Anyway, the campsite is lovely, but is very expensive.  The swimming pool and Jacuzzi etc are shut up for the winter, but there is still a restaurant open on site and there are a couple of restaurants and a supermarket close by, so we had everything we needed.

We spent a day doing a month of washing and giving the mothership a spring clean in time for our visitor due in a couple of days. We explored the locale and suss out the supermarket, buses and train station.

A trip into the city the next day just sussing out the public transport and walking the town was wonderful, but T managed to get his wallet lifted on the metro despite taking all the normal precautions.  He managed to lose his ID, a few euros and a couple of credit cards. So it was a couple of frantic hours cancelling cards and ordering replacements that evening. No biggie really, but lack of ID might be a pain.

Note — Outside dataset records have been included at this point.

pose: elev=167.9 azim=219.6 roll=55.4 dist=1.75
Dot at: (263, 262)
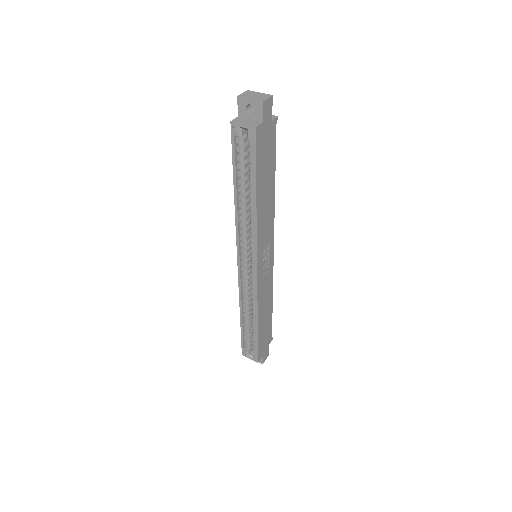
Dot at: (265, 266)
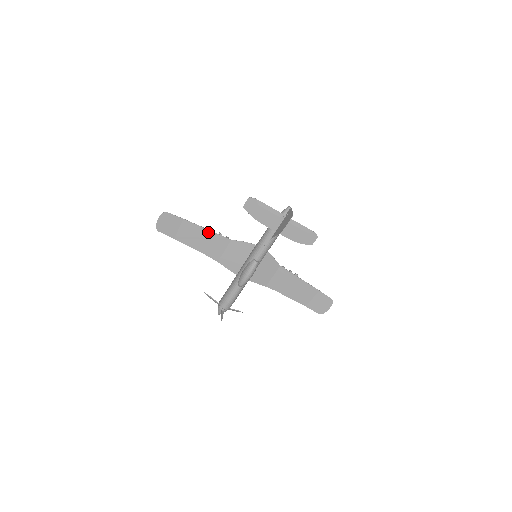
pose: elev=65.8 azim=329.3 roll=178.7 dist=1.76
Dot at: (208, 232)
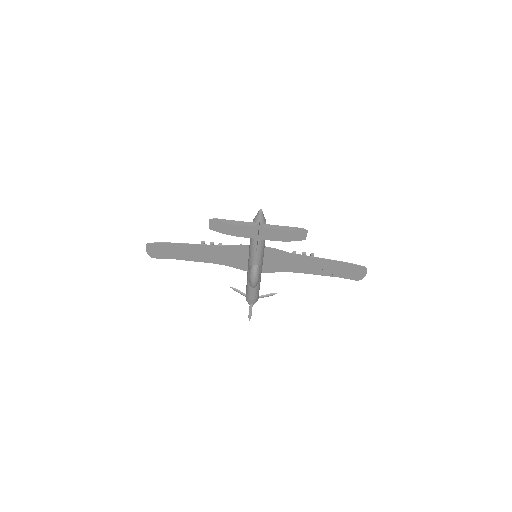
Dot at: (198, 246)
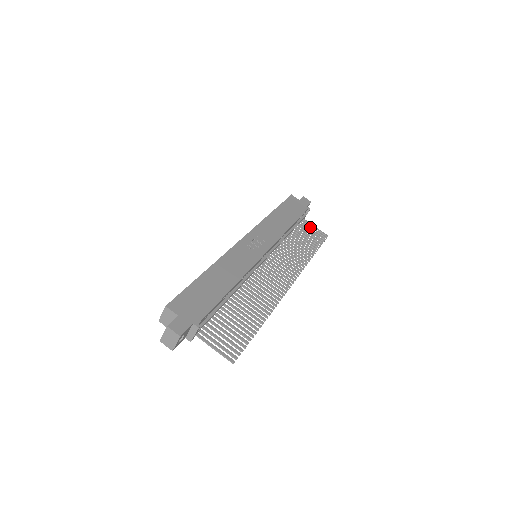
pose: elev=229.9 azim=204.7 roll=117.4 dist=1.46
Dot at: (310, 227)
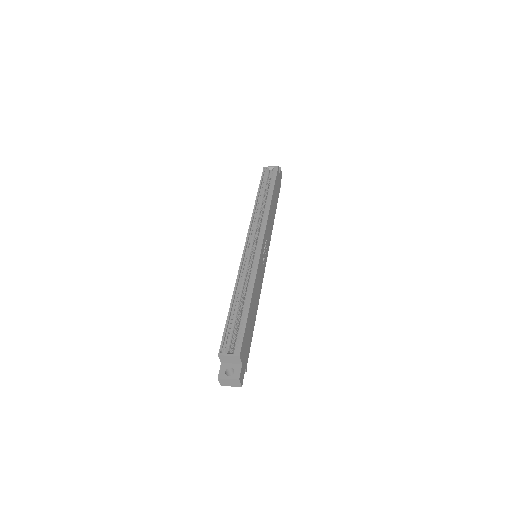
Dot at: occluded
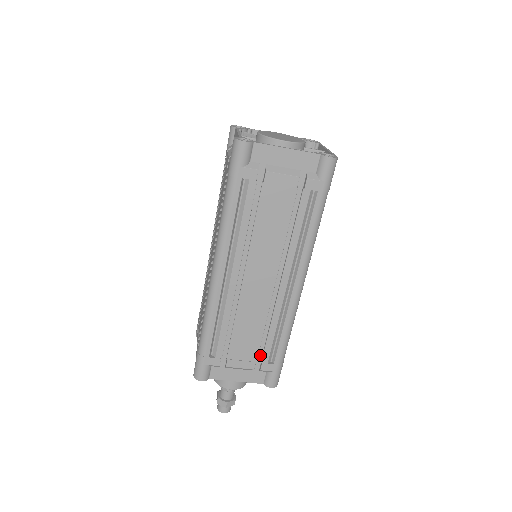
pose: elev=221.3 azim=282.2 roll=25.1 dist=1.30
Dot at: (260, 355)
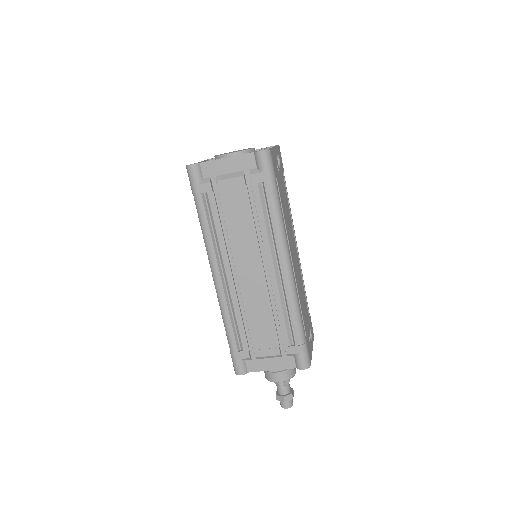
Dot at: (281, 341)
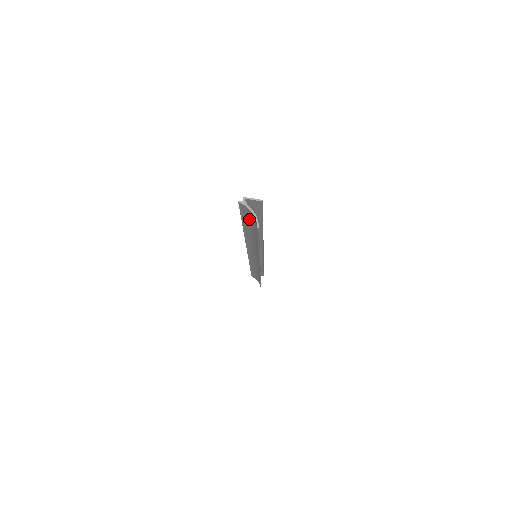
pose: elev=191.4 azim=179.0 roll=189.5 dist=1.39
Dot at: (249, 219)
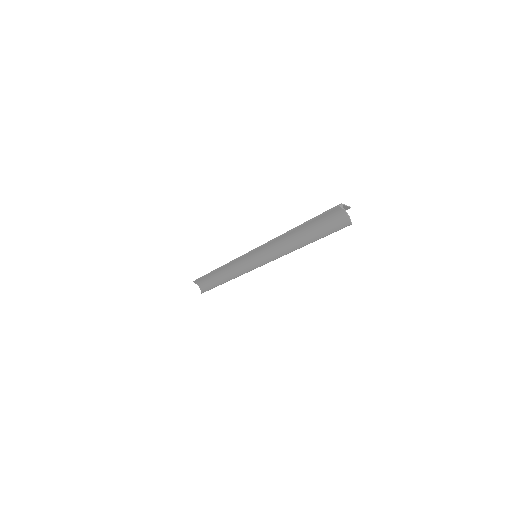
Dot at: (326, 220)
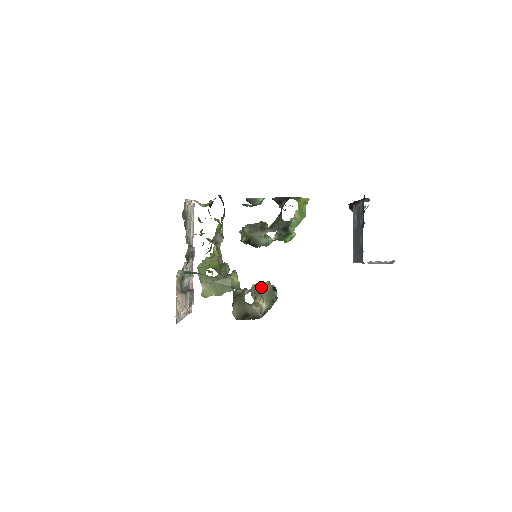
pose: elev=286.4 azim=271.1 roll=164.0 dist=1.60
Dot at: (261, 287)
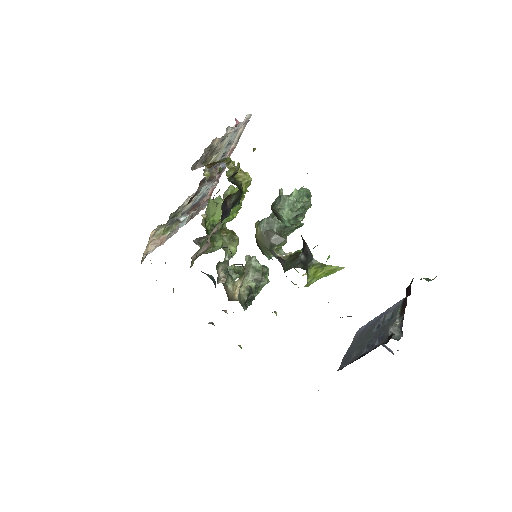
Dot at: (240, 287)
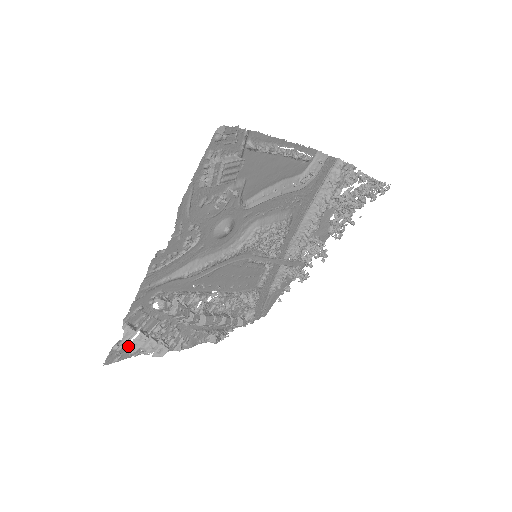
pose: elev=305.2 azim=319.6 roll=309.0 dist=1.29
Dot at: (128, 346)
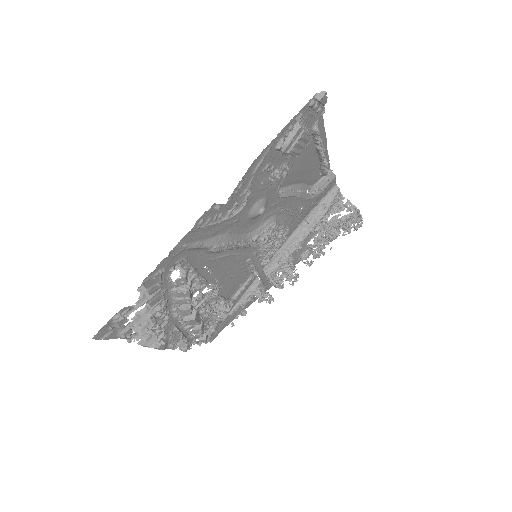
Dot at: (128, 319)
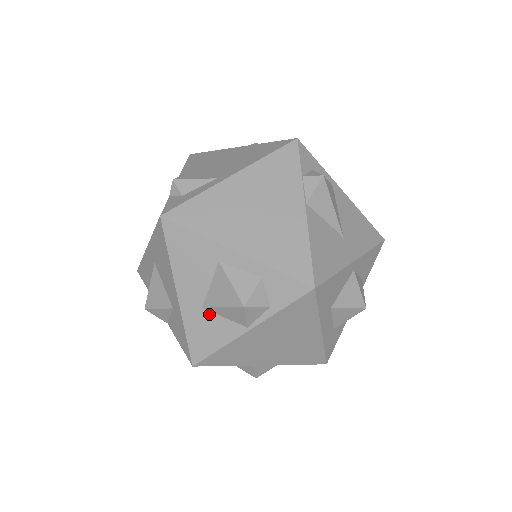
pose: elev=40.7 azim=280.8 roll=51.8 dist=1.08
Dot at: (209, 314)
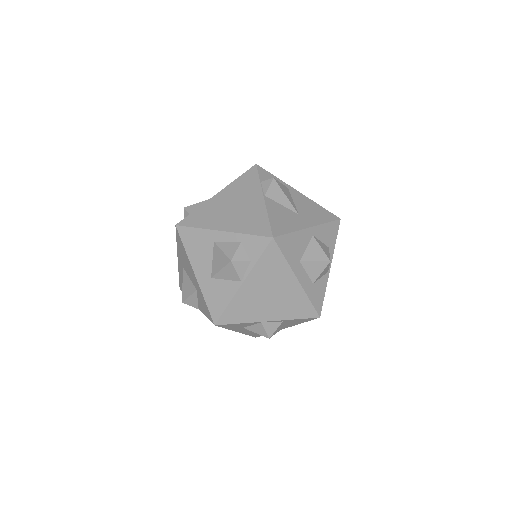
Dot at: (216, 281)
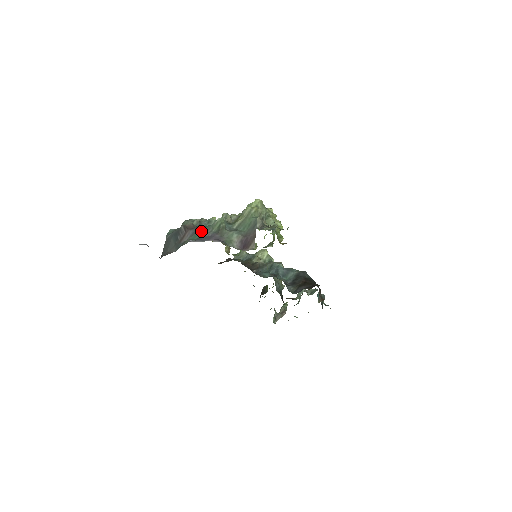
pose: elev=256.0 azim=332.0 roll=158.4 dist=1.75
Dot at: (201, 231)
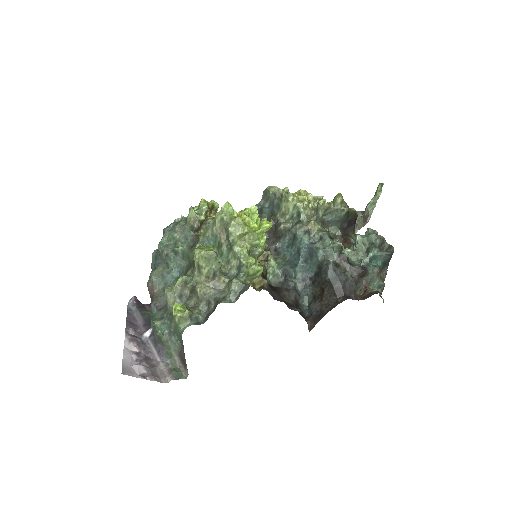
Dot at: (153, 319)
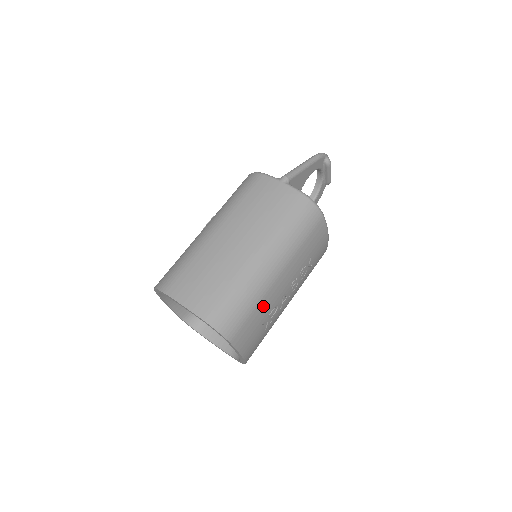
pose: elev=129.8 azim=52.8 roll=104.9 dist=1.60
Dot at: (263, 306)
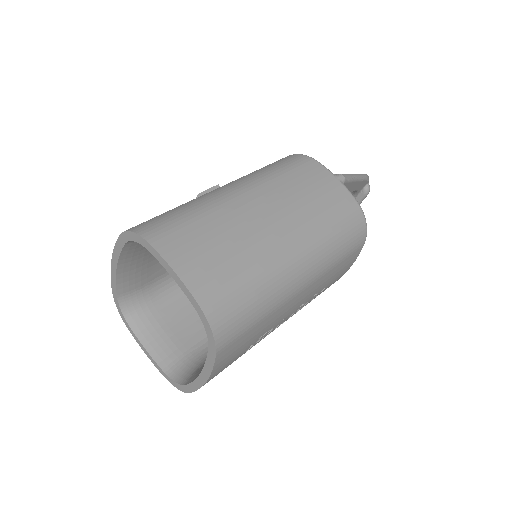
Dot at: (268, 321)
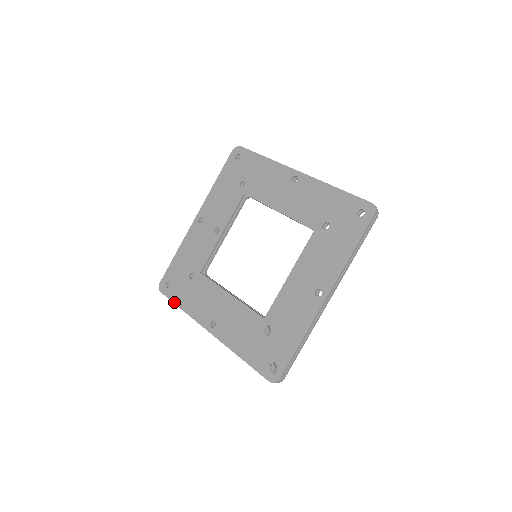
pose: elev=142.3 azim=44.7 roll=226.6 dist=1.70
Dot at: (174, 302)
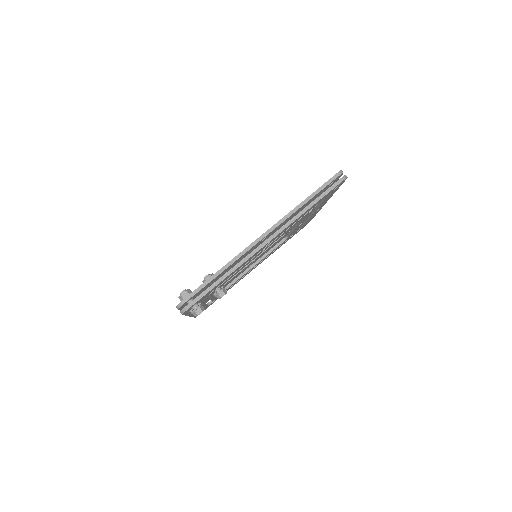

And the next day, over to Fiumicino airport to welcome Charlie.  T has not seen him for five months and it was great to spend a week in Rome with him.

So over the week with Charlie we had a day or so catching up and doing family stuff.  But also we did the tourist things in town – The Colleseum, the Vatican Museum, the fort etc.

After we escorted Charlie back to the airport, we got on with the serious task of looking at the odder things!

Our day of the dead was a visit to the catacombs on the Appian way – the famous Roman road from the eternal city to the south of Italy.  It’s a cobbled road for much of it’s route out of Rome and is pretty narrow. But that doesn’t stop the bus drivers from haring down it!

The catacombs date back to around 300 CE.  This is the time when Christianity sweeps across the land and because they believe in resurrection, they don’t want the body destroyed by fire – the pagan funerary tradition.  Also at that time, burials are not permitted within the city walls of Rome, so cemeteries spring up outside the town. With full christian burials rather than only small urns of ashes, the cemeteries soon fill up.  As much of Rome is built on soft volcanic tufa, it’s easy to dig down. So the Christian cemeteries moved underground. The catacombs extend for many kilometers and are many levels deep. Each burial is in a horizontal niche carved out of the rock wall.  The body is wrapped in linen and placed in the niche, scattered with quicklime and then the niche is sealed with marble or terracotta. Each level of the catacombs has four or five stacked niches. There are more than quarter of a million graves, just in the three catacombs that we visited today.

Of course the rich had larger niches and even family vaults. Today, nearly all the niches are open having been robbed of their marble over the last 1700 years. And over the last 30 years, the human remains have been moved as they too were being stolen by tourists. So the remains have been moved to the lower levels of the catacombs where no visitors are permitted.  The tours are all with a guide – it would be too easy to get lost without one and there are radon fears. The tours are all quite short – perhaps a few hundred meters of catacombs, so the walk and talk lasts about three quarters of an hour. You can see from the photo – this is a map of one of the smaller catacombs – how extensive they are.

Sadly we have no photos from the catacombs themselves – for whatever reason, photography is forbidden in all the cemeteries we visited today.

And so ends nearly a month in Rome.  The Eternal City certainly lived up to it’s name for us!  From here it’s North rather than further South.